Job item:
Exclude the pictures, and otherwise reproduce the data in full.

[Saved data entries]

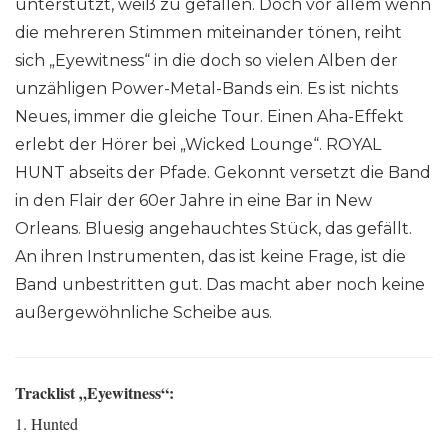
unterstützt, weiß zu gefallen. Doch vor allem wenn
die mehreren Stimmen miteinander tönen, reiht
sich „Eyewitness“ in die doch so vielen Alben der
unzähligen Power-Metal-Bands ein. Es ist nichts
Neues, immer die gleiche Tour. Einen Aha-Effekt
erlebt der Hörer bei „Wicked Lounge“. ROYAL
HUNT abseits der Pfade. Gekonnt versetzt die Band
in den Flair der 60er Jahre in eine Bar in New
Orleans. Bluesig angehauchtes Stück, das gefällt.
An ihren Instrumenten, das ist keine Frage, ist die
Band unbestritten gut. Das macht aber noch keine
außergewöhnliche Scheibe aus.
Tracklist „Eyewitness“:
1. Hunted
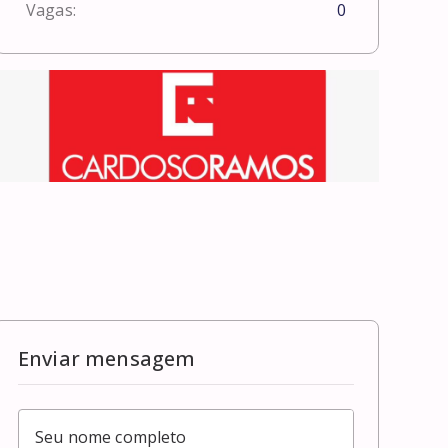
Vagas:
0
Enviar mensagem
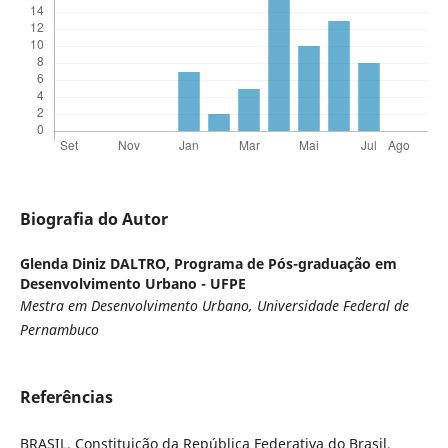
Biografia do Autor
Glenda Diniz DALTRO,
Programa de Pós-graduação em
Desenvolvimento Urbano - UFPE
Mestra em Desenvolvimento Urbano, Universidade Federal de
Pernambuco
Referências
BRASIL. Constituição da República Federativa do Brasil.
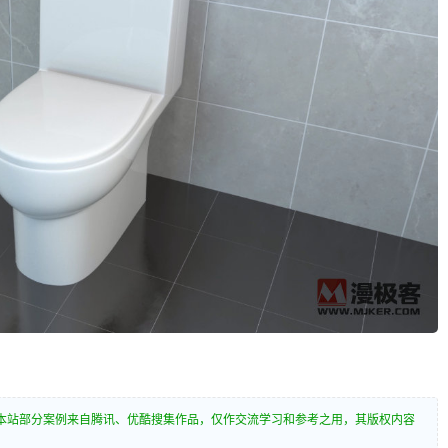
本站部分案例来自腾讯、优酷搜集作品，仅作交流学习和参考之用，其版权内容
。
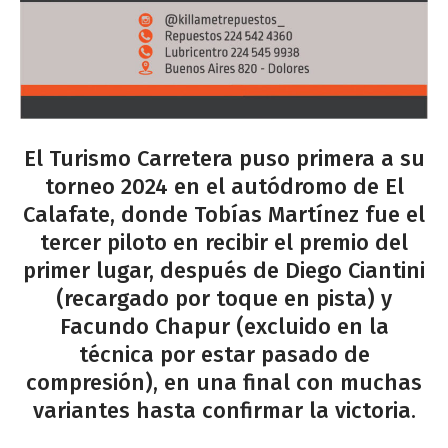
El Turismo Carretera puso primera a su
torneo 2024 en el autódromo de El
Calafate, donde Tobías Martínez fue el
tercer piloto en recibir el premio del
primer lugar, después de Diego Ciantini
(recargado por toque en pista) y
Facundo Chapur (excluido en la
técnica por estar pasado de
compresión), en una final con muchas
variantes hasta confirmar la victoria.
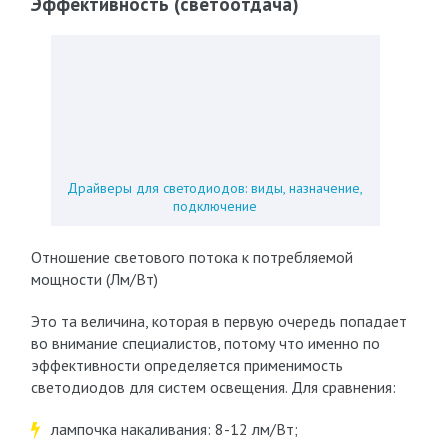
Эффективность (светоотдача)
Драйверы для светодиодов: виды, назначение,
подключение
Отношение светового потока к потребляемой
мощности (Лм/Вт)
Это та величина, которая в первую очередь попадает
во внимание специалистов, потому что именно по
эффективности определяется применимость
светодиодов для систем освещения. Для сравнения:
лампочка накаливания: 8-12 лм/Вт;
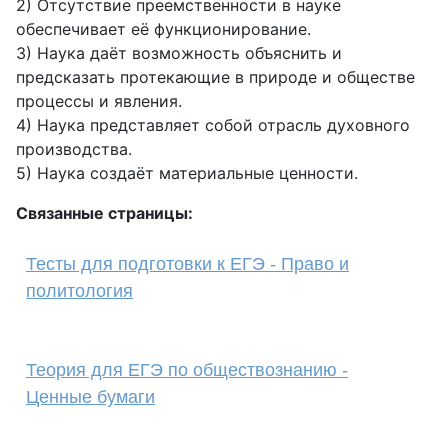
2) Отсутствие преемственности в науке
обеспечивает её функционирование.
3) Наука даёт возможность объяснить и
предсказать протекающие в природе и обществе
процессы и явления.
4) Наука представляет собой отрасль духовного
производства.
5) Наука создаёт материальные ценности.
Связанные страницы:
Тесты для подготовки к ЕГЭ - Право и
политология
Теория для ЕГЭ по обществознанию -
Ценные бумаги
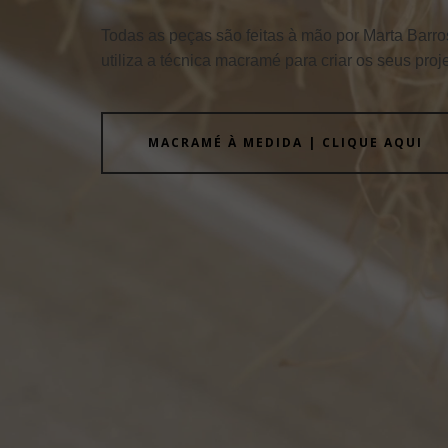
Todas as peças são feitas à mão por Marta Barro
utiliza a técnica macramé para criar os seus proj
MACRAMÉ À MEDIDA | CLIQUE AQUI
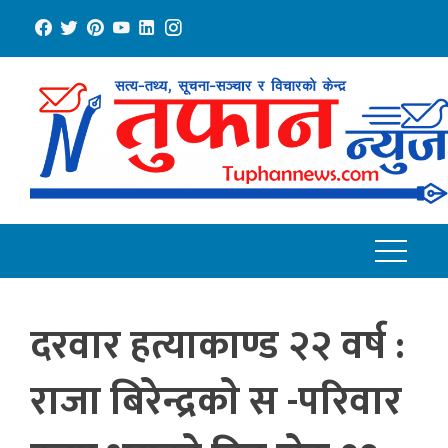
Skip
to
content
दरवार हत्याकाण्ड २२ वर्ष :
राजा बिरेन्द्रकाे स -परिवार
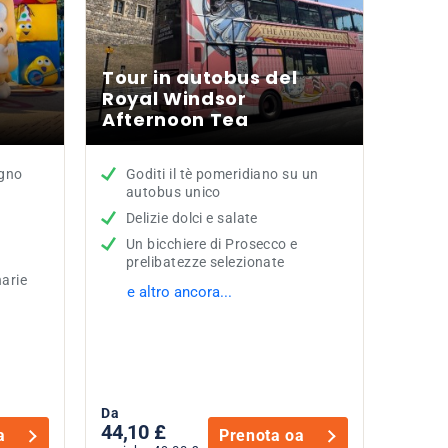
Tour in autobus del
Royal Windsor
Afternoon Tea
egno
Goditi il tè pomeridiano su un
autobus unico
Delizie dolci e salate
Un bicchiere di Prosecco e
prelibatezze selezionate
arie
e altro ancora...
Da
44,10 £
a
Prenota oa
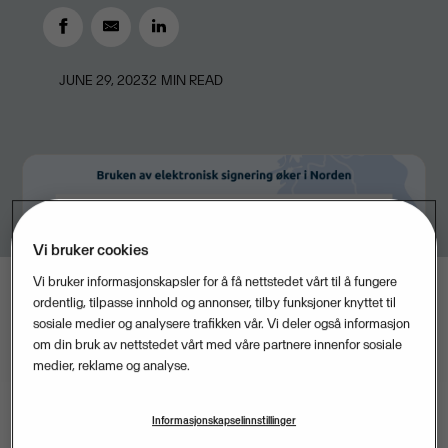
JUNE 29, 2023
2
MIN READ
Vi bruker cookies
Vi bruker informasjonskapsler for å få nettstedet vårt til å fungere
ordentlig, tilpasse innhold og annonser, tilby funksjoner knyttet til
sosiale medier og analysere trafikken vår. Vi deler også informasjon
om din bruk av nettstedet vårt med våre partnere innenfor sosiale
medier, reklame og analyse.
Informasjonskapselinnstillinger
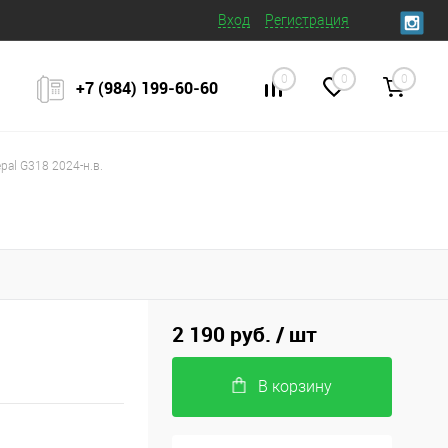
Вход
Регистрация
0
0
0
+7 (984) 199‒60‒60
pal G318 2024-н.в.
2 190 руб.
/ шт
В корзину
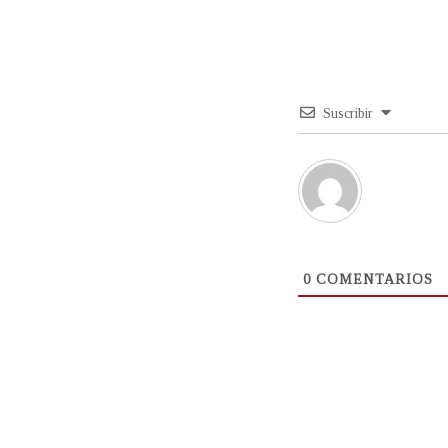
Suscribir
0
COMENTARIOS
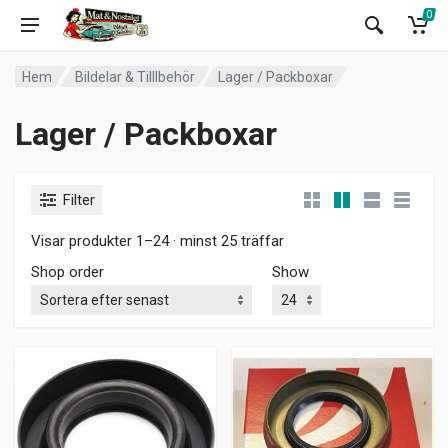
0
Hem
Bildelar & Tilllbehör
Lager / Packboxar
Lager / Packboxar
Filter
Visar produkter 1–24 · minst 25 träffar
Shop order
Show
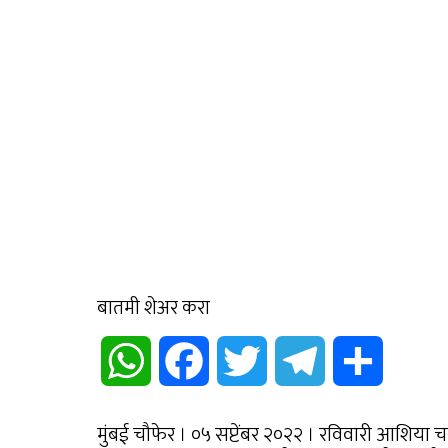
बातमी शेअर करा
WhatsApp
Facebook
Twitter
Telegram
Share
मुंबई चौफेर । ०५ सप्टेंबर २०२२ । रविवारी आशिया च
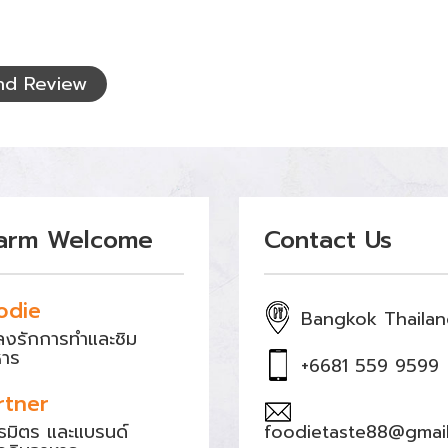
nd Review
arm Welcome
Contact Us
odie
Bangkok Thaila
หลงรักการทำและชิม
หาร
+6681 559 9599
rtner
ธมิตร และแบรนด์
foodietaste88@gmai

Solution to the exercise:
unterstützt, weiß zu gefallen. Doch vor allem wenn
die mehreren Stimmen miteinander tönen, reiht
sich „Eyewitness“ in die doch so vielen Alben der
unzähligen Power-Metal-Bands ein. Es ist nichts
Neues, immer die gleiche Tour. Einen Aha-Effekt
erlebt der Hörer bei „Wicked Lounge“. ROYAL
HUNT abseits der Pfade. Gekonnt versetzt die Band
in den Flair der 60er Jahre in eine Bar in New
Orleans. Bluesig angehauchtes Stück, das gefällt.
An ihren Instrumenten, das ist keine Frage, ist die
Band unbestritten gut. Das macht aber noch keine
außergewöhnliche Scheibe aus.
Tracklist „Eyewitness“:
1. Hunted
Vagas:
0
Enviar mensagem
Biografia do Autor
Glenda Diniz DALTRO,
Programa de Pós-graduação em
Desenvolvimento Urbano - UFPE
Mestra em Desenvolvimento Urbano, Universidade Federal de
Pernambuco
Referências
BRASIL. Constituição da República Federativa do Brasil.
本站部分案例来自腾讯、优酷搜集作品，仅作交流学习和参考之用，其版权内容
。
El Turismo Carretera puso primera a su
torneo 2024 en el autódromo de El
Calafate, donde Tobías Martínez fue el
tercer piloto en recibir el premio del
primer lugar, después de Diego Ciantini
(recargado por toque en pista) y
Facundo Chapur (excluido en la
técnica por estar pasado de
compresión), en una final con muchas
variantes hasta confirmar la victoria.
Эффективность (светоотдача)
Драйверы для светодиодов: виды, назначение,
подключение
Отношение светового потока к потребляемой
мощности (Лм/Вт)
Это та величина, которая в первую очередь попадает
во внимание специалистов, потому что именно по
эффективности определяется применимость
светодиодов для систем освещения. Для сравнения:
лампочка накаливания: 8-12 лм/Вт;
2) Отсутствие преемственности в науке
обеспечивает её функционирование.
3) Наука даёт возможность объяснить и
предсказать протекающие в природе и обществе
процессы и явления.
4) Наука представляет собой отрасль духовного
производства.
5) Наука создаёт материальные ценности.
Связанные страницы:
Тесты для подготовки к ЕГЭ - Право и
политология
Теория для ЕГЭ по обществознанию -
Ценные бумаги
Todas as peças são feitas à mão por Marta Barro
utiliza a técnica macramé para criar os seus proj
MACRAMÉ À MEDIDA | CLIQUE AQUI
Skip
to
content
दरवार हत्याकाण्ड २२ वर्ष :
राजा बिरेन्द्रकाे स -परिवार
Tour in autobus del
Royal Windsor
Afternoon Tea
egno
Goditi il tè pomeridiano su un
autobus unico
Delizie dolci e salate
Un bicchiere di Prosecco e
prelibatezze selezionate
arie
e altro ancora...
Da
44,10 £
a
Prenota oa
JUNE 29, 2023
2
MIN READ
Vi bruker cookies
Vi bruker informasjonskapsler for å få nettstedet vårt til å fungere
ordentlig, tilpasse innhold og annonser, tilby funksjoner knyttet til
sosiale medier og analysere trafikken vår. Vi deler også informasjon
om din bruk av nettstedet vårt med våre partnere innenfor sosiale
medier, reklame og analyse.
Informasjonskapselinnstillinger
Вход
Регистрация
0
0
0
+7 (984) 199‒60‒60
pal G318 2024-н.в.
2 190 руб.
/ шт
В корзину
Suscribir
0
COMENTARIOS
0
Hem
Bildelar & Tilllbehör
Lager / Packboxar
Lager / Packboxar
Filter
Visar produkter 1–24 · minst 25 träffar
Shop order
Show
बातमी शेअर करा
WhatsApp
Facebook
Twitter
Telegram
Share
मुंबई चौफेर । ०५ सप्टेंबर २०२२ । रविवारी आशिया च
nd Review
arm Welcome
Contact Us
odie
Bangkok Thaila
หลงรักการทำและชิม
หาร
+6681 559 9599
rtner
ธมิตร และแบรนด์
foodietaste88@gmai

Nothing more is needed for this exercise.